Mereka dapat terperangkap dengan menggunakan metode berikut: Larutkan satu sendok teh (atau hingga satu cangkir) molase dalam satu galon cuka, lalu tuangkan beberapa inci larutan ke dalam bagian bawah botol soda yang telah dilubangi bagian sampingnya. Dari awal Juni hingga awal September, gantungkan dua atau tiga botol soda ini pada setiap pohon berukuran sedang, dekat buah. Ngengat kodok akan terbang ke dalam botol dan tenggelam di dalam cairan. Bersihkanlah kira-kira seminggu sekali.

Belatung Apel (H3)

Lalat belatung apel adalah lalat buah yang bertelur di buah apel. Untuk menjebak mereka, Anda dapat mengambil beberapa apel tua dari gudang bawah tanah Anda atau membelinya di toko, mengikatnya dengan kawat, melapisinya dengan perekat kertas lalat, dan menggantungkan dua buah apel di setiap pohon setinggi mata.
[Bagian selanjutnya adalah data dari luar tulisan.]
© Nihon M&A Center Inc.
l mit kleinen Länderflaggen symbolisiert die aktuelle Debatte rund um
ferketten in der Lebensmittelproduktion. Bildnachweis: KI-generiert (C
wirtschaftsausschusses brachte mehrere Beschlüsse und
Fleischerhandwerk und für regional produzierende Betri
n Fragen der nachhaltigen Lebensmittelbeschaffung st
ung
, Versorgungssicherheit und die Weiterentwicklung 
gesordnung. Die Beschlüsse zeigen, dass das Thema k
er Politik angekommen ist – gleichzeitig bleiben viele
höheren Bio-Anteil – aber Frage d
Pangkaslah cabang-cabang di dekat perangkap agar lalat dapat melihatnya.

Perangkap lengket kuning juga bisa digunakan untuk menangkap lalat belatung apel. Perekat pada perangkap ini mengandung atraktan makanan, membuat perangkap lebih menarik. Atraktan ini tidak terdapat pada perangkap lengket yang disebutkan sebelumnya.
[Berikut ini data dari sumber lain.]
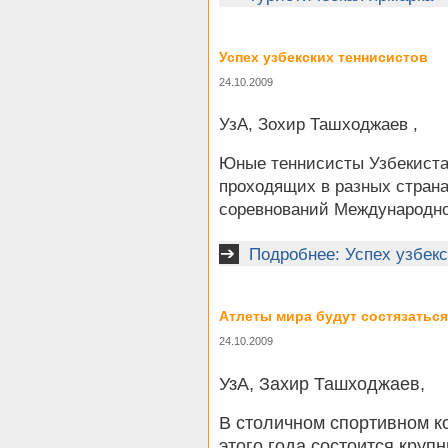
Успех узбекских теннисистов
24.10.2009
УзА, Зохир Ташходжаев ,
Юные теннисисты Узбекиста
проходящих в разных стран
соревнований Международно
Подробнее: Успех узбек
Атлеты мира будут состязаться
24.10.2009
УзА, Захир Ташходжаев,
В столичном спортивном к
этого года состоится круп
Perangkap bola merah digunakan untuk menjebak lalat belatung apel di pertengahan musim. Perangkap ini harus digantung di pohon sebelum tanggal 1 Juli dan diperiksa dua kali seminggu. Perangkap ini tidak dilapisi dengan perekat, jadi Anda harus mengaplikasikannya sendiri: satu ons perekat Tanglefoot akan menutupi tiga perangkap. Perangkap plastik ini tersedia dalam model yang dapat digunakan kembali dan sekali pakai. Perangkap yang dapat digunakan kembali harus dibersihkan dan dilapisi kembali dengan perekat baru setidaknya sekali setiap musim tanam.

Lalat Gergaji Apel (H3)

Lalat gergaji apel juga bertelur di atas apel, dan larvanya memakan buah tersebut. Perangkap lengket putih dapat digunakan untuk menangkap mereka. Warna putih perangkap meniru warna putih bunga apel, sehingga menarik perhatian hama ini. Ketika mereka mendarat di perangkap, mereka akan terjebak. Perangkap ini harus digantung di sisi selatan pohon sebelum bunga apel mekar, sejajar dengan mata, sehingga mendapat banyak sinar matahari dan mudah terlihat.

Panen dan Penyimpanan Apel

Warna apel hanyalah salah satu indikator kematangan. Selain ukuran dan penampilan buah, rasa manis merupakan faktor penting dalam menentukan waktu panen. Perhatikan perubahan warna latar belakang-bagian kulit yang tidak tertutupi oleh perona merah. Ketika warna latar belakang (juga disebut warna dasar) mulai berubah dari hijau menjadi kuning kehijauan, apel mulai matang. Kecuali Golden Delicious, semua apel akan menunjukkan perubahan warna dasar dari hijau menjadi kuning ketika sudah matang.

Pilih beberapa apel yang terlihat sudah matang dan cicipi untuk memastikan bahwa apel tersebut telah mencapai tingkat kematangan yang Anda inginkan. Saat apel matang, pati dalam daging buah akan berubah menjadi gula. Apel yang belum matang mengandung pati yang tinggi dan meninggalkan lapisan lengket pada gigi. Apel yang matang mungkin masih sedikit asam, tetapi seharusnya sudah memiliki aroma yang kuat.